With respect to private charities, an often used rule-of-thumb is that 85% should be spent on programs and 15% on “fundraising” and “administration.” My advice: Forget the formal accounting and ask: Does the organization own its own airplane? Does the CEO have his own car and driver? Is there an executive dining room? Do they do a lot of direct mail? These questions are far more important than whether the organization is clever enough to classify the expenses as “program” or “marketing” or “human relations.”
So what exactly is “administration?” Nobody really knows. And in competitive markets, none of us have reason to care. Do you care how much McDonald’s spends on administration? I don’t. But when the federal government applied the new rules to McDonald’s the company threatened to cut its “mini-med” insurance for 30,000 workers.
Overall:
·The administration has granted 2.7 million workers waivers, so they could avert the loss of their health insurance — because of the new federal regulations.
·Maine has received a waiver to allow insurers to spend 35% of their premium dollars on items other than patient care — to keep all its commercial insurers from leaving the state.
·Three other states (Kentucky, New Hampshire and Nevada) have filed similar waiver requests, and an additional 11 states are reportedly preparing to file them.
But waivers make the problem go away only temporarily.
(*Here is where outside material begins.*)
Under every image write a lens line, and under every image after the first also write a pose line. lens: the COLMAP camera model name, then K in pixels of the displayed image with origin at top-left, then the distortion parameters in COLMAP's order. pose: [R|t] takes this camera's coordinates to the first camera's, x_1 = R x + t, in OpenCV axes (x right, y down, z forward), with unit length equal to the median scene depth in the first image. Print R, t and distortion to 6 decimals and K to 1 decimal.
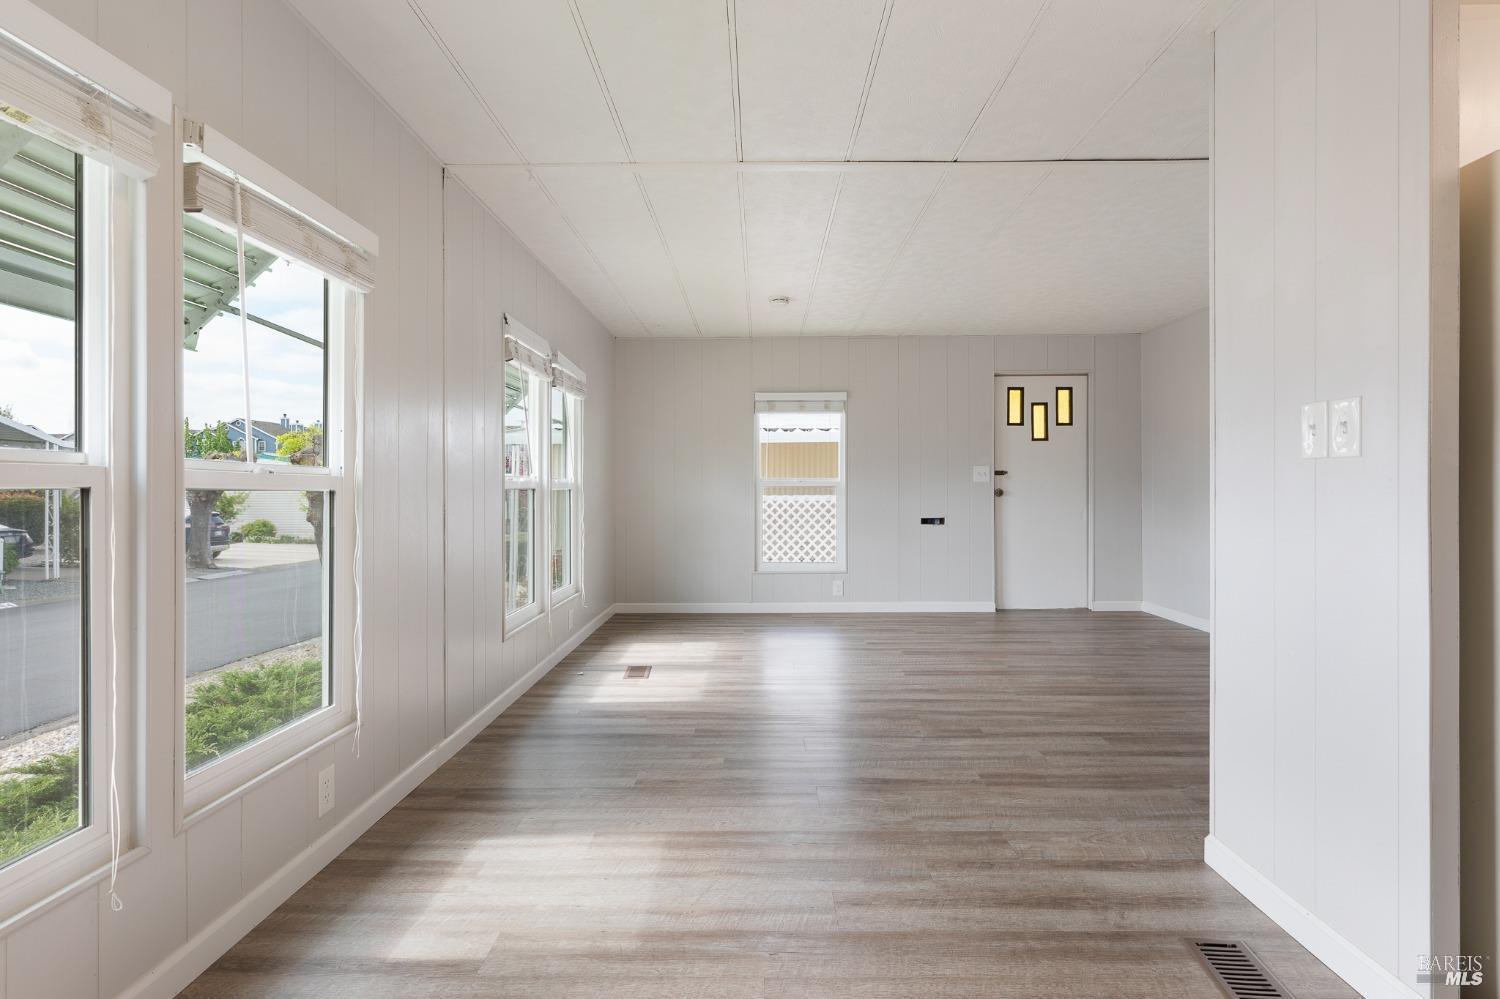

What’s really at issue is a difference of vision about how the health insurance market should be organized.
As Scott Gottlieb has pointed out (in a study we covered here), regulation of how ensurers allocate expenses stifles innovation and competition. They are part of a regulatory approach in which health insurance companies are turned into public utilities. On this view, it doesn’t matter that only one or two competitors are left standing.
Regulation, not competition, is what ObamaCare officials are counting on to make health reform work.